A former top executive at Better.com claims the digital nonbank lender and its chief executive officer and founder, Vishal Garg, violated securities and labor laws as the company plans to go public via a merger with a blank check company.
Sarah Pierce, former executive vice president for customer experience, sales and operations, filed a lawsuit on Monday in the federal court in the Southern District of New York, including Better Holdco, Garg and the general counsel Nicholas Calamari as defendants.
She included multiple claims in the suit, such as violation of labor laws, defamation, and breach of fiduciary duty. She is asking for around $200 million in compensatory damages, punitive damages and civil penalties, interests and other costs.
A Better.com’s lawyer said the claims are without merit. “The company is confident in our financial and accounting practices, and we will vigorously defend this lawsuit.” The Wall Street Journal first reported on the case.

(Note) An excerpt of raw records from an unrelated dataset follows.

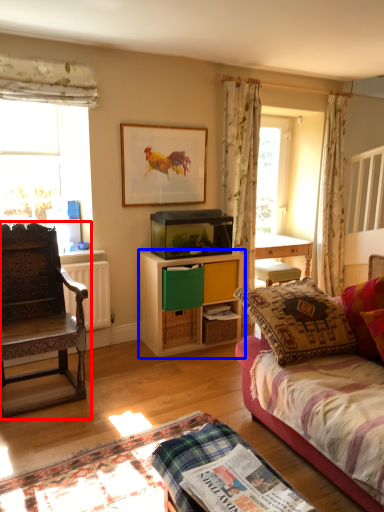
Question: Which object is closer to the camera taking this photo, chair (highlighted by a red box) or cabinetry (highlighted by a blue box)?

Choices:
 (A) chair
 (B) cabinetry

Answer: (A)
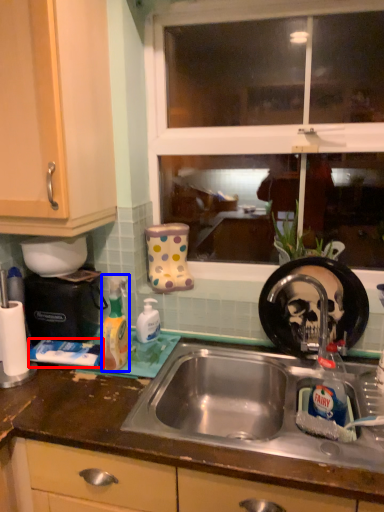
Question: Among these objects, which one is nearest to the camera, toothpaste (highlighted by a red box) or cleaning product (highlighted by a blue box)?

Choices:
 (A) toothpaste
 (B) cleaning product

Answer: (B)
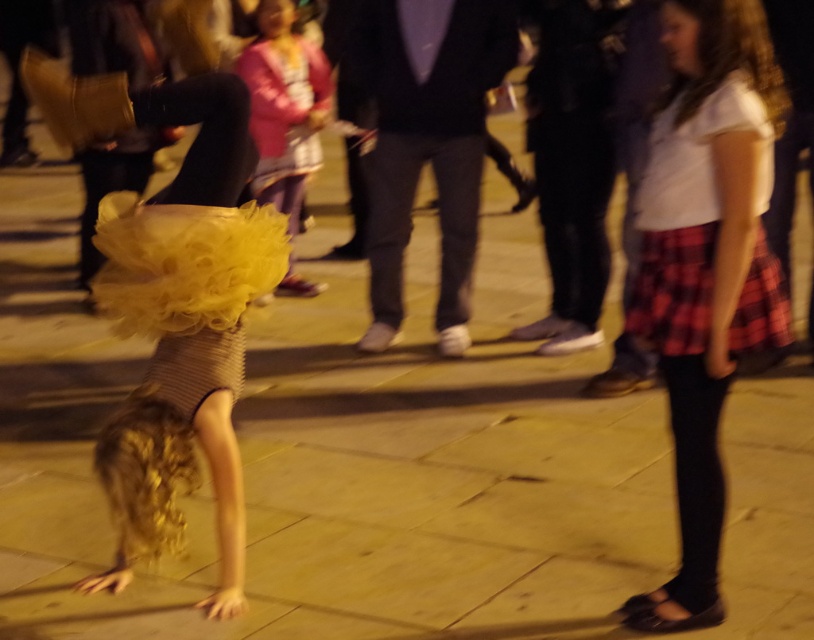
Question: Considering the relative positions of white cotton shirt at upper right and matte black leotard at center in the image provided, where is white cotton shirt at upper right located with respect to matte black leotard at center?

Choices:
 (A) right
 (B) left

Answer: (A)

Question: Does dark blue suit at center appear on the right side of matte black leotard at center?

Choices:
 (A) no
 (B) yes

Answer: (A)

Question: Which object is farther from the camera taking this photo?

Choices:
 (A) matte pink sweater at center
 (B) white cotton shirt at upper right
 (C) red plaid skirt at right

Answer: (A)

Question: Among these points, which one is nearest to the camera?

Choices:
 (A) (685, 346)
 (B) (392, 298)
 (C) (707, 83)
 (D) (274, 108)

Answer: (C)

Question: Which point is farther from the camera taking this photo?

Choices:
 (A) (556, 353)
 (B) (247, 61)
 (C) (670, 355)

Answer: (B)

Question: Is dark blue suit at center closer to the viewer compared to red plaid skirt at right?

Choices:
 (A) no
 (B) yes

Answer: (A)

Pierce worked for Better.com for over five years, reporting directly to Garg from September 2020 through February 2022. She allegedly complained to executives and the board of directors about the CEO’s “misleading” statements without success.
On one occasion, after firing 900 employees via Zoom and receiving a mountain of bad media coverage in December 2021, Garg supposedly stated to the board of directors and investors that the company would report a profit by the end of Q1 2022.
However, Pierce and other senior leaders explicitly stated that it was impossible. In partnership with the finance department, she prepared a detailed report showing the company could not achieve profitability until, at the earliest, the third quarter of 2022.
On another occasion, Better.com allegedly misled investors in a May 2021 document that stated 30% of the direct-to-consumer funded loans in 2020 came through internet traffic converted without paid marketing efforts.
According to Pierce, the correct share was only 12%. She allegedly raised concerns about the misrepresentation to Garg and Calamari but claimed they ignored her.
Better.com is a private company but announced in May 2021 plans to go public valued at $7.7 billion via a merger with the blank check company Aurora Acquisition Corp, sponsored by Novatar Capital. The transaction was expected to happen in Q4 2021.
But the company is struggling to cope with the rising mortgage rate landscape, the decrease in refinancings, and the need to invest in new products amid fierce competition.
In November 2021, Better and Aurora entered into a new agreement, including a $750 million bridge financing from venture capital fund SoftBank. The companies did not provide a new date to close the transaction.
Since then, Better.com’s performance has deteriorated. According to an amended S-4 filed by Aurora with the Securities and Exchange Commission (SEC) in April, the company posted a loss of $303.8 million in 2021, a contrast to its profitable nonbank peers.
Consequently, Better.com has announced layoffs involving more than 4,000 employees since December. Garg gained infamy when he laid off 900 employees in a Zoom meeting in December. In early March, the company cut 3,000 additional jobs, part of them in India. In April, the company instituted a third layoff.
According to the lawsuit, for several months before the layoffs, Garg directed top executives to hire hundreds of additional staff, despite the challenging landscape for mortgage companies, because “President Biden will die of COVID.”
The former executive said Garg ignored the California Worker Adjustment and Retraining Notification Act, which requires a 60 days notice for compensation to terminated employees.
In the lawsuit, Pierce claimed the CEO and the company retaliated against her, blaming the company’s deteriorating financial situation on her incompetence, putting her on unexplained administrative leave, and shutting off her access to computer and email.
According to Pierce, Garg wrote an email to the board of directors saying the “metrics of the company are a black box,” and the company would seek to replace her by hiring a “seasoned operator who can help manage and drive performance across business functions.”
Her employment was terminated on February 4, 2022, without reason, severance or benefit, she claimed. Pierce also filed a complaint alleging retaliation with the Occupational Safety and Health Administration.